‘McHale’s Navy’ made military life fun

Chances are, we won’t be seeing a sitcom on the wacky adventures of a misfit troop of Marines in Baghdad in the next 20 years. Methinks that spin won’t be in — then or at any future time. Yet in the early 1960s — less than 20 years after World War II — TV used the military for hilarity in McHale’s Navy, a show which ran for four seasons and 138 b&w episodes until it ran aground.

Shout Factory has just issued its third season, and the final one set in the South Pacific. In Season Four, the PT 73 crew shifted to Europe — specifically, Italy — for its fade-out. But the show worked better in tropical South Pacificterritory, as skipper McHale (Ernest Borgnine), Ensign Parker (Tim Conway) and a motley group of party-boys and schemers idled away much of the war playing cards or playing tricks on stuffy Capt. Binghamton (Joe Flynn) while rarely enduring combat.  Hogan’s Heroes would tweak the formula soon after, with fun-loving Americans in a hapless German POW camp, just as MASH would tweak it not long after that — on the big screen, then the small — with the Korean War as a backdrop.
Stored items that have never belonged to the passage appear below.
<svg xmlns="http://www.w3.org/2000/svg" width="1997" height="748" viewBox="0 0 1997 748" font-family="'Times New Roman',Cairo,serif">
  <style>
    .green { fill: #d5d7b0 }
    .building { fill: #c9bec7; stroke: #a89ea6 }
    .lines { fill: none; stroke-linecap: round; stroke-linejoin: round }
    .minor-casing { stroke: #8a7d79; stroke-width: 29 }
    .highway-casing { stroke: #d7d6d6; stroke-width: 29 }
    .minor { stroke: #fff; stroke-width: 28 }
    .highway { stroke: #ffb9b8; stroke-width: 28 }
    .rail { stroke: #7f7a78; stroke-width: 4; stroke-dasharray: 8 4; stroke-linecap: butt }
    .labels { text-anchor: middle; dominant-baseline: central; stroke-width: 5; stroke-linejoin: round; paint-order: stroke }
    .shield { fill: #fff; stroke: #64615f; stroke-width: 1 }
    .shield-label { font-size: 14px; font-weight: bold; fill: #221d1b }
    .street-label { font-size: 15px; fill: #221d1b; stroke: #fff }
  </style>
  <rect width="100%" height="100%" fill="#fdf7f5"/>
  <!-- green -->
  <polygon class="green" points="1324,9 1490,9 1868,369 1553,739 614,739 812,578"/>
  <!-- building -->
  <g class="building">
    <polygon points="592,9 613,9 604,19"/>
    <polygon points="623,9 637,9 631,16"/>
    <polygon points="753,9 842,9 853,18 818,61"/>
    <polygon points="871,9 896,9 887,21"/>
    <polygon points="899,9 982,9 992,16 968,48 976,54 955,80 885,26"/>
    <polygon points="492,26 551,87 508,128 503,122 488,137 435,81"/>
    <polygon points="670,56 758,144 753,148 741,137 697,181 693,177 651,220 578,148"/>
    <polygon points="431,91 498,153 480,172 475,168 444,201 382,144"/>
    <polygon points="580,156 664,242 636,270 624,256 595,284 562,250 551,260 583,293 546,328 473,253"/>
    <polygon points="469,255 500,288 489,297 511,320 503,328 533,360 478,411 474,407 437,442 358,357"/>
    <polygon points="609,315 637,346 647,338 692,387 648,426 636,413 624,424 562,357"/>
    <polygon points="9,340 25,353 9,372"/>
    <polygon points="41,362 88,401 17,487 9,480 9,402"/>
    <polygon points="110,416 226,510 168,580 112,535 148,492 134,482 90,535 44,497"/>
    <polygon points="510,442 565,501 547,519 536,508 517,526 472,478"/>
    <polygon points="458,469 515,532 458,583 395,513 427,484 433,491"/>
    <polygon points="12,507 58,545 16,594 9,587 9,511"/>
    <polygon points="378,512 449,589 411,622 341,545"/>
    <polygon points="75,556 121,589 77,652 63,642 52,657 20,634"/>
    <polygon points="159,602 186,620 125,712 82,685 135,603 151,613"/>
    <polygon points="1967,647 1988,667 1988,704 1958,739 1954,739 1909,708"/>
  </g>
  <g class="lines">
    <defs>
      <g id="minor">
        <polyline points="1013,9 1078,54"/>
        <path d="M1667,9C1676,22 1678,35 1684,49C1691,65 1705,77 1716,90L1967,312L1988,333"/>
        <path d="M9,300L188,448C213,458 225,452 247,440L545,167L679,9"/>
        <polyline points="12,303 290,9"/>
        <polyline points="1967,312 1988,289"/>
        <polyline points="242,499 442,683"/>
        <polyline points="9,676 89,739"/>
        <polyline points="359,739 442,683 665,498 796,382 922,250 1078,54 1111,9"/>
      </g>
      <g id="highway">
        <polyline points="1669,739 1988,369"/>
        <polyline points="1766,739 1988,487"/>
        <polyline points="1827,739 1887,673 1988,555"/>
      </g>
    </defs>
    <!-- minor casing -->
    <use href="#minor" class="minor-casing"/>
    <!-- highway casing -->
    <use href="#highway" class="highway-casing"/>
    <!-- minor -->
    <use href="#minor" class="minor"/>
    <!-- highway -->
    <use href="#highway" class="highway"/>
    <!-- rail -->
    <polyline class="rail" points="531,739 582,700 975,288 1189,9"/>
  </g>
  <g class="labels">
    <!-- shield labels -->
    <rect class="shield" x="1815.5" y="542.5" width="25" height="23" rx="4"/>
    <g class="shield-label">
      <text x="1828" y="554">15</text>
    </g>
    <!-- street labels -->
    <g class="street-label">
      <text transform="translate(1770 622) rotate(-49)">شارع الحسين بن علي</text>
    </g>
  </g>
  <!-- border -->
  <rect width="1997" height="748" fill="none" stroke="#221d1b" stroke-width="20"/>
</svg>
While much of the mischievous military mayhem stays the same, McHale’s NavySeason Three has some notable new guest stars, including Raquel Welch, Marlo Thomas and Yvonne Craig, who drew a year’s worth of leers. The five-disc set has no extras, unlike Season One, which has a cast reunion, and Season Two, which has a Borgnine/Conway interview. What it does have is innocent fun from a time when TV was often a refuge from receding wartime, not a grim reminder of its tragedies.